The controversy arose late last week after Bailey alleged that one of Roberts’ employees attempted to drown a stray dog on the beach.
Roberts said the dog in question was known to attempt to attack locals on the beach, and there is no truth to the story.
“Everybody was just trying to protect themselves from this dog. This is a stray dog on the beach and this lady had been feeding it down at the Grand Pineapple. She’d been walking it up on the eastern end where the locals would bathe and so on. I went to the lady and asked if it was her dog, all the while the dog was there growling at me, and she put her hands up in the air and said it’s not her dog.”
He also said the dog only seemed to run at black people, which he said, seemed to amuse Bailey. He described the situation as unfair.

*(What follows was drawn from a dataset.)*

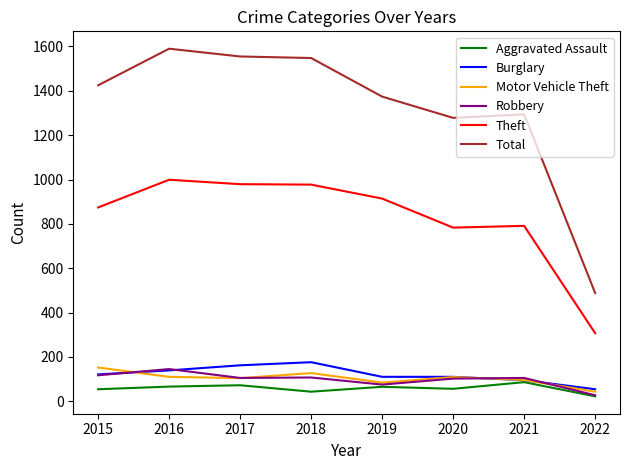

Is it true that Motor Vehicle Theft equals 226 at 2015?

False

“My business is on Long Bay beach, which is a public area and the dog rushes after somebody, which I have seen it do with my own eyes, and she thinks she’s going to put up my business as one that doesn’t like dogs, it doesn’t make any sense,” he said.
“I don’t know of anybody, at the time, that they were saying, which would have tried to drown the dog. It’s impossible for us to drown a dog, which I’ve seen that’s just up and down the beach attacking people. First of all, how are you going to catch a dog that’s just rushing you and everybody’s just trying to protect themselves.
“There’s no truth to the story that people were trying to drown the dog.
“My business is on the beach. Someone was sitting next to my business and the dog rushed after them. They tried to defend themselves against it, that doesn’t have anything to do with my business. My business wasn’t even open… so I think she has the wrong business and the wrong person.”
Roberts further refuted claims that he is an animal abuser.
“I, myself, I have two dogs and I take them to the vet, I do all those things. One of them is one I found on the street as a little puppy and I took him in.”
OBSERVER media also spoke with an employee at the company, who chose to remain anonymous. The source said it was unfortunate that “a big misunderstanding”, had escalated into a national debate on animal welfare.
She said a sign on the beach indicates that no stray animals are allowed and according to her, efforts to get the dog off the beach intensified after it tried to bite her co-worker.
The woman said the tourists fed the dog which made it difficult to get the animal off the beach. She also noted that interestingly enough, the canine barked only at people of colour.
The water sports employee adds that during the noise over the animal, the visitors were asked who would foot the bill if the stray dog bit someone.
According to her, the tourists, who felt so strongly about the rights of the animal, were then quick to say it was not theirs.
After sounding the alarm over the abused dog, now named Dolly, late last week, Bailey has begun efforts to have the animal relocated to her home in the UK.